Interop: HP, Microsoft Show Fruits Of $180 Million UC Venture
At Interop Las Vegas 2009, the two companies took the keynote stage to demonstrate the early fruits of the four-year endeavor, which will yield products and services around UC and collaboration.
"We're going to change the game. We're going to change the rules," said Marius Haas, senior vice president and general manager for HP's ProCurve Networking division. "It's not just words. It's not just promises. It's reality."
Ann Livermore, executive vice president of HP's Technology Solutions Group, added that the focus of the pairing with Microsoft is to connect employees, partners and customers while delivering unified communications solutions that offer a total cost of ownership lower than others in the market. The alliance ultimately answers the question: "What can we do that will deliver the best value to you?" Livermore said.
Livermore said the Microsoft and HP pairing will be the only team that offers the server, networking and storage technology along with the applications, software and management capabilities to make it all work together.
"Some of our competitors talk about it, but HP and Microsoft together have a portfolio that no one else can match," she said.
Stephen Elop, president of Microsoft's Business Division, added that the alliance is bent on making applications, hardware, software and the entire end-to-end ecosystem "hang together" and create an environment "where the whole is greater than its parts."
"At its heart, unified communications and collaboration are about business productivity," he said. "We're making this entire fabric of human integration wider and stronger."
Using an HP TouchSmart PC, Microsoft and HP showed off some of the capabilities unlocked through the alliance.
The companies showed how to access Microsoft's Office Communicator UC client from the TouchSmart to launch impromptu video and voice conferences and determine users' presence statuses.
They illustrated how documents can be shared and edited using Microsoft Office SharePoint and highlighted how users, regardless of operating system, can join meetings and share data across the network using Microsoft's software within seconds, a dramatic change to the several minutes it takes to set up conferences using other solutions, Elop pointed out.
At one point, Warren Barkley, senior director for the Office Communications Partner Engineering team in the Unified Communications division at Microsoft, pointed out that one of the meeting's participants was joining via a $300 HP Mini notebook, which runs roughly the same cost as a "generic IP phone" from one of the two companies' biggest competitors.
Additionally, the companies illustrated how HP has enhanced its Halo Telepresence Solutions, which is now under HP's ProCurve umbrella, to deliver high-quality videoconferencing to desktops and laptops, taking telepresence out of high-end rooms and delivering it to the end point regardless of location. As part of the demonstration, the companies used Halo on stage to hold an impromptu videoconference with offices in Bangalore and a customer in Singapore, all in realtime.
"People can participate in a very high-quality conference from anywhere," Elop said.
The two companies already share roughly 100,000 joint customers, Livermore said, a number both expect to grow as the alliance takes hold and products and services become available.
Already in the works through the HP and Microsoft UC collaboration alliance are a host of products and services that span Microsoft's Office SharePoint Server, Microsoft Exchange and Microsoft Office Communications Server (OCS), as well as HP's ProCurve networking gear.
Additionally, HP will certify the HP dx9000 TouchSmart Business PC and select smartphones for Microsoft unified communications software such as Office Communicator. HP also will deliver new IP desk phones certified for Microsoft OCS and other unified communications tools.

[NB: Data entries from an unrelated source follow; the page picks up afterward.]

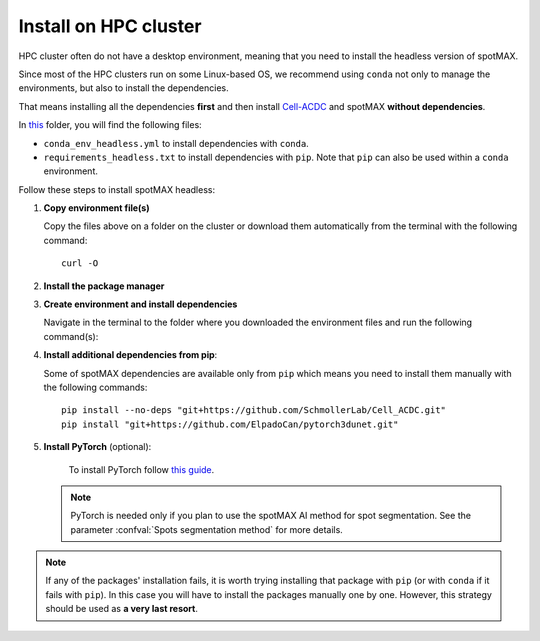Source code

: .. _Cell-ACDC: https://cell-acdc.readthedocs.io/en/latest/index.html
.. _envs_gh_url: https://github.com/ElpadoCan/spotMAX/tree/main/tests
.. _pyenv: https://github.com/pyenv/pyenv
.. _miniconda: https://docs.anaconda.com/free/miniconda/#quick-command-line-install
.. _pytorch: https://pytorch.org/get-started/locally/

.. _install-on-hpc:

Install on HPC cluster
----------------------

HPC cluster often do not have a desktop environment, meaning that you need to 
install the headless version of spotMAX. 

Since most of the HPC clusters run on some Linux-based OS, we recommend using 
``conda`` not only to manage the environments, but also to install the 
dependencies. 

That means installing all the dependencies **first** and then install `Cell-ACDC`_ 
and spotMAX **without dependencies**. 

In `this <envs_gh_url>`_ folder, you will find the following files:

* ``conda_env_headless.yml`` to install dependencies with ``conda``.
* ``requirements_headless.txt`` to install dependencies with ``pip``. Note that 
  ``pip`` can also be used within a ``conda`` environment.

Follow these steps to install spotMAX headless:

1. **Copy environment file(s)**
   
   Copy the files above on a folder on the cluster or download them automatically 
   from the terminal with the following command::

    curl -O 

2. **Install the package manager**
   
   .. tabs:: 

        .. tab:: conda

            If ``conda`` is not already installed on the cluster, install 
            Miniconda by following `this guide <miniconda>`_.
        
        .. tab:: pip

            Pip is installed by installing Python. If Python is not already 
            installed on the cluster, we recommend using `pyenv`_ to manage 
            Python installation. 

3. **Create environment and install dependencies**
   
   Navigate in the terminal to the folder where you downloaded the environment 
   files and run the following command(s):

   .. tabs:: 

        .. tab:: conda

            .. code-block:: 
   
                conda env create -f conda_env_headless.yml
        
        .. tab:: pip

            .. code-block:: 
                
                python3 -m venv <path_to_env>\acdc
                source <path_to_env>\acdc\Scripts\activate
                python3 -m pip install -r requirements_headless.txt

4. **Install additional dependencies from pip**:
   
   Some of spotMAX dependencies are available only from ``pip`` which means 
   you need to install them manually with the following commands::

    pip install --no-deps "git+https://github.com/SchmollerLab/Cell_ACDC.git"
    pip install "git+https://github.com/ElpadoCan/pytorch3dunet.git"

5. **Install PyTorch** (optional):

    To install PyTorch follow `this guide <pytorch>`_.
   
   .. note:: 

      PyTorch is needed only if you plan to use the spotMAX AI method for spot 
      segmentation. See the parameter :confval:`Spots segmentation method` for 
      more details.



.. note:: 

  If any of the packages' installation fails, it is worth trying installing that 
  package with ``pip`` (or with ``conda`` if it fails with ``pip``). In this 
  case you will have to install the packages manually one by one. However, 
  this strategy should be used as **a very last resort**.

As demonstrated at Interop, HP and Microsoft will offer end-point interoperability with HP Halo Telepresence Solutions and OCS-based unified conferencing to enable remote participation for any OCS-enabled PC to join telepresence conferences.
The companies also are set to launch a full set of services including assessment, architecture planning and design, implementation, monitoring, management and support for software, hardware, network, server, storage and infrastructure components.
HP and Microsoft also will provide services for customers who seek to run their technology on-premise, fully outsource or a combination of the two while also working together to address realtime collaboration needs through HP Halo Managed Services and HP ProCurve products.
The two companies will assign dedicated sales teams to their joint solutions and train thousands of technical and delivery personnel. They also will showcase the joint offerings in Microsoft Technology Centers and HP Customer Briefing Centers worldwide.
HP also is expected to launch financing and trade-in programs through HP Financial Services to accelerate the adoption of the joint solutions.